X: Amount of hemoglobin in blood for males Y: Amount

Here n1 = 160, s1 = 4.1, = 13

To test H0: µ1 = µ2 against H1: µ1 ≠ µ2

This file is meant for personal use by gaurrohit0071@gmail.com only.

The test statistic

Decision Rule: Reject |Zcalc| ≥ Zα/2

Here Zα/2 = 2.58

Since 4.807 > 2.58, reject H0. -2.58 2.58

We may conclude that both males and females have

As test statistic (=-4.8068) < critical value (=-2.58), we

As p-value < 0.01, we reject H0.

This file is meant for personal use by gaurrohit0071@gmail.com only.

This file is meant for personal use by gaurrohit0071@gmail.com only.

This file is meant for personal use by gaurrohit0071@gmail.com only.

● To test difference between population means of two populations

● The two samples are independent of each other

● The hypothesis to test whether the population means are equal

H0: The two population means are equal (i.e µ1 = µ2)

● The one sided hypothesis are

● Recall for large samples the test statistic, Z is given by

σ12 and σ22 are known

● For small samples the test statistic, t is given by

Where is the pooled sample variance given by

This file is meant for personal use by gaurrohit0071@gmail.com only.

scipy.stats.ttest_ind(Sample_1, Sample_2, equal_var=True)

Note that this assumes equal population variance.

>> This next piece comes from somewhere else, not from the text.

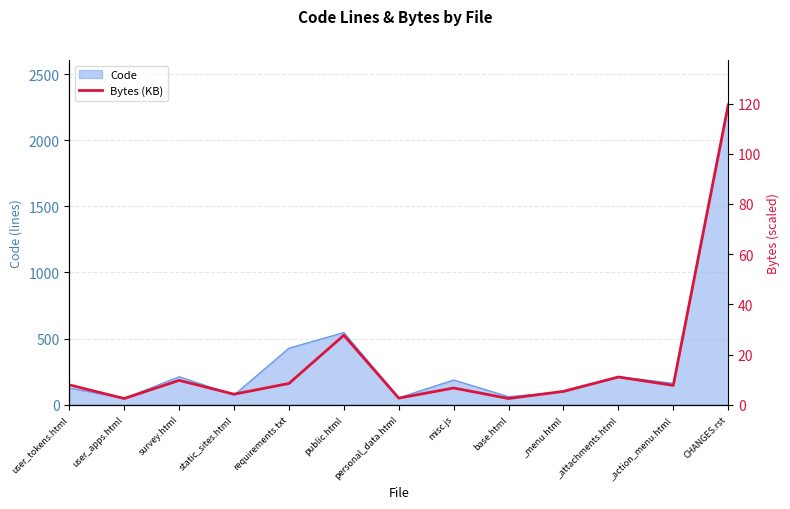

How many interior local peaks (higher than both neighbors) does the data have?

4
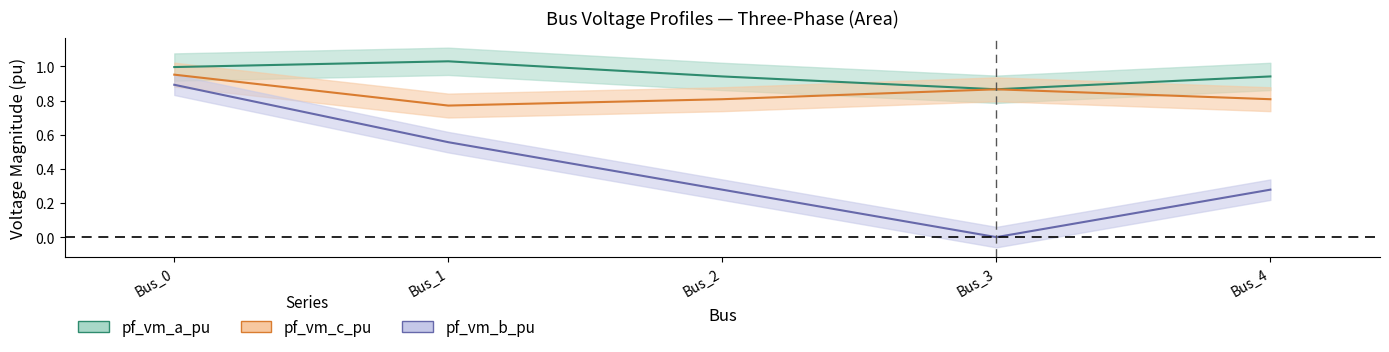

At how many categories does at least one series exceed 0?

5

This file is meant for personal use by gaurrohit0071@gmail.com only.

This file is meant for personal use by gaurrohit0071@gmail.com only.

Let X: patients receiving medicine 1 Y:

To test H0: µ1 = µ2 against H1: µ1 ≠ µ2

The pooled variance is

This file is meant for personal use by gaurrohit0071@gmail.com only.

The test statistic is

Decision rule: Reject H0 if |tcal| ≥ tn1+n2-2, α/2

tn1+n2-2, α/2 = t27,0.005 = 2.771

The two medicines have the

As test statistic (=-1.667) >This

As p-value > 0.01, we fail to reject H0.